━━ Input for this task ━━
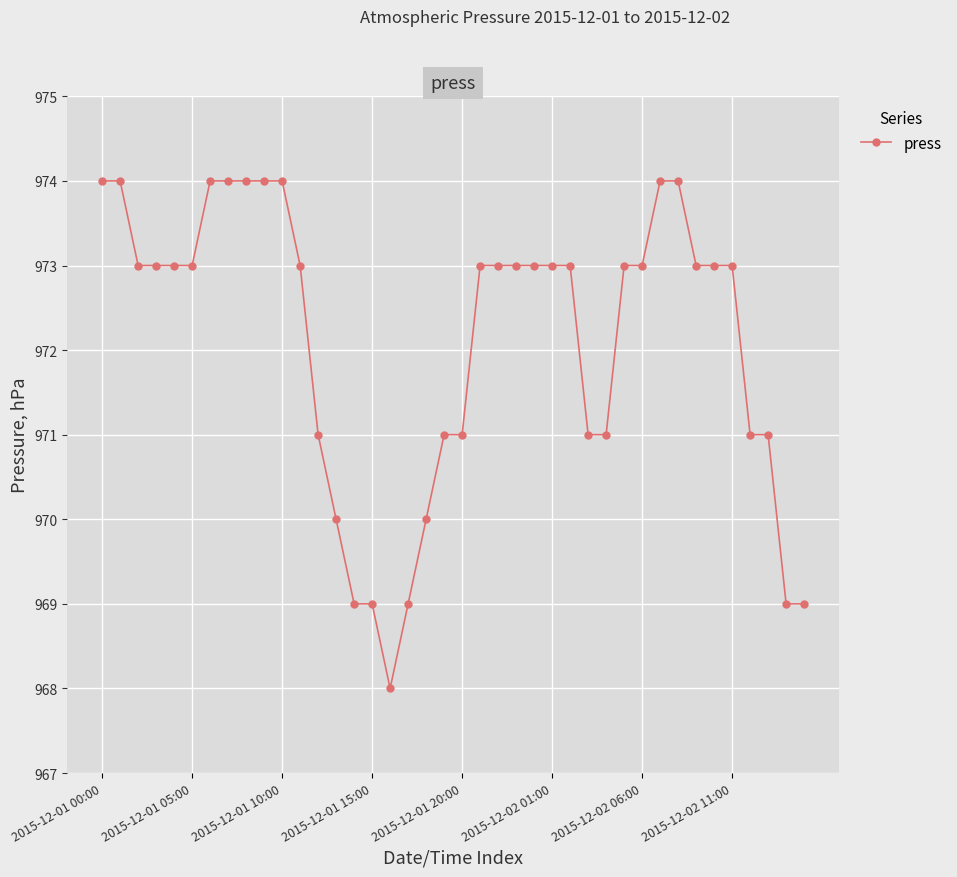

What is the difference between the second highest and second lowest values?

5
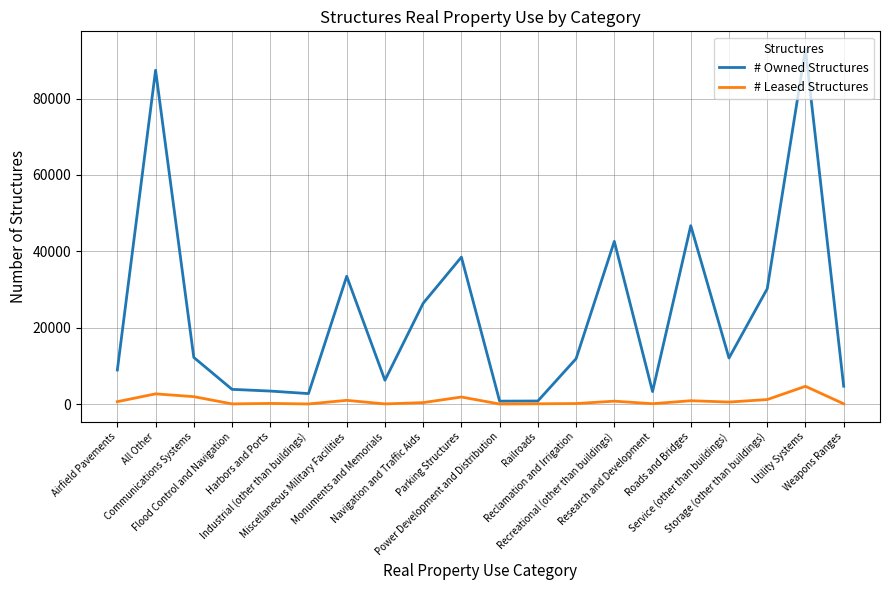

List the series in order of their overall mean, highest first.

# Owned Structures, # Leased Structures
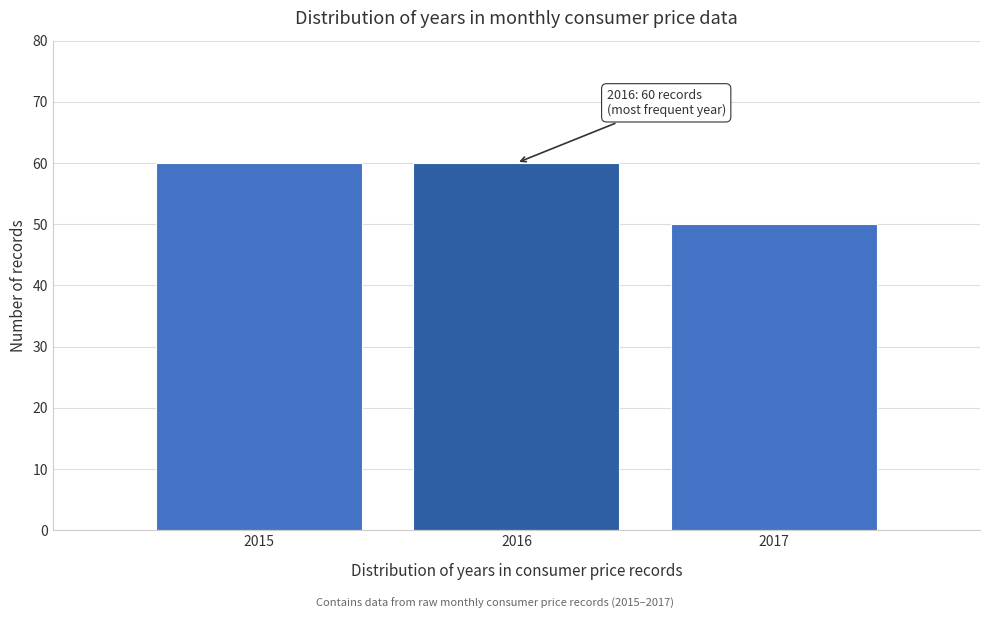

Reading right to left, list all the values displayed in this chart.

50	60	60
━━━
What needs to be done: Revise the listing above by replacing "chart" with "graph" and leaving everything else unchanged. Omit the pictures from your answer.

Written solution:
What is the difference between the second highest and second lowest values?

5

List the series in order of their overall mean, highest first.

# Owned Structures, # Leased Structures

Reading right to left, list all the values displayed in this graph.

50	60	60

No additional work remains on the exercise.